Comentario
En este epígrafe, tras el recorrido de la evolución de los países democráticos se abordará la paradójica situación existente en el mundo al final del milenio por la que, habiéndose producido la victoria de la democracia en lo que tiene de principios esenciales, existe al mismo tiempo un profundo abismo de desconfianza entre los ciudadanos y los políticos. No se trata de una crisis de la democracia, por tanto, como la que se produjo en los años treinta sino que se refiere a la práctica cotidiana de la misma. Si repasamos el horizonte de la política contemporánea podremos constatar la generalidad del problema y la coincidencia en sus manifestaciones en todo el mundo.
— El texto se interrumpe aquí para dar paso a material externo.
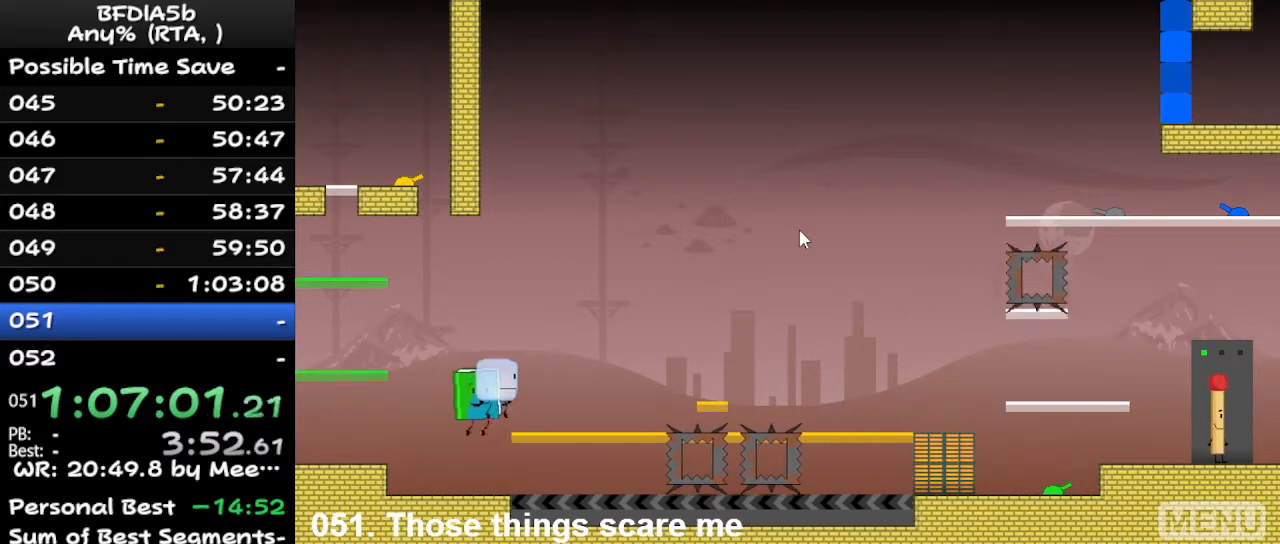
{"keys": [], "events": [[33, "space", "up"], [133, "right", "up"]]}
Podemos tomar en cuenta, en primer lugar, el caso de dos naciones en las que la democracia nació como consecuencia de la derrota en 1945. En Italia y en Japón los sistemas democráticos respectivos, aunque rápidamente consolidados, padecieron evidentes rigideces cuya consecuencia fue que cuando se planteó una situación como la descrita llegó a los peores resultados. En ambos países el rasgo más destacado fue la existencia de una democracia sin alternativa. En Italia el pecado original del sistema político consistió, en primer lugar, en un parlamentarismo excesivo como alternativa a la dictadura anterior pero, sobre todo, en una "democracia de partidos" en que se atribuía a éstos un poder excesivo. Algunos representaban a concepciones de vida, como la Democracia Cristiana o el Partido Comunista, pero el segundo estaba condenado a la imposibilidad de llegar al poder. De ello derivó una práctica perpetua de "transformismo" de las diversas opciones laicas junto con la DC y la "lottizazione" -división en partes- del poder acompañada de una corrupción generalizada. Pero en las elecciones de 1994 se produjo una transformación radical del panorama político con la aparición de nuevas fuerzas políticas como la Liga Norte, un neofascismo parcialmente renovado y un partido como el de Berlusconi. En Japón, una democracia nacida en 1945 hubo también una carencia de verdadera alternativa por la existencia de un partido como el Liberal Demócrata que monopolizó el poder hasta comienzos de los noventa, ayudado por un sistema electoral mayoritario y con distritos pequeños en los que era habitual la política clientelística. Los varios escándalos por corrupción de la clase política llevaron a que en la elección de 1993 por vez primera el Partido Liberal Demócrata fuera desplazado del poder. En ambos casos esta elección decisiva supuso el principio de un proceso de reformas de la que no se puede decir que haya concluido ni siquiera siga un rumbo claro, mientras que la insatisfacción política sigue siendo grande.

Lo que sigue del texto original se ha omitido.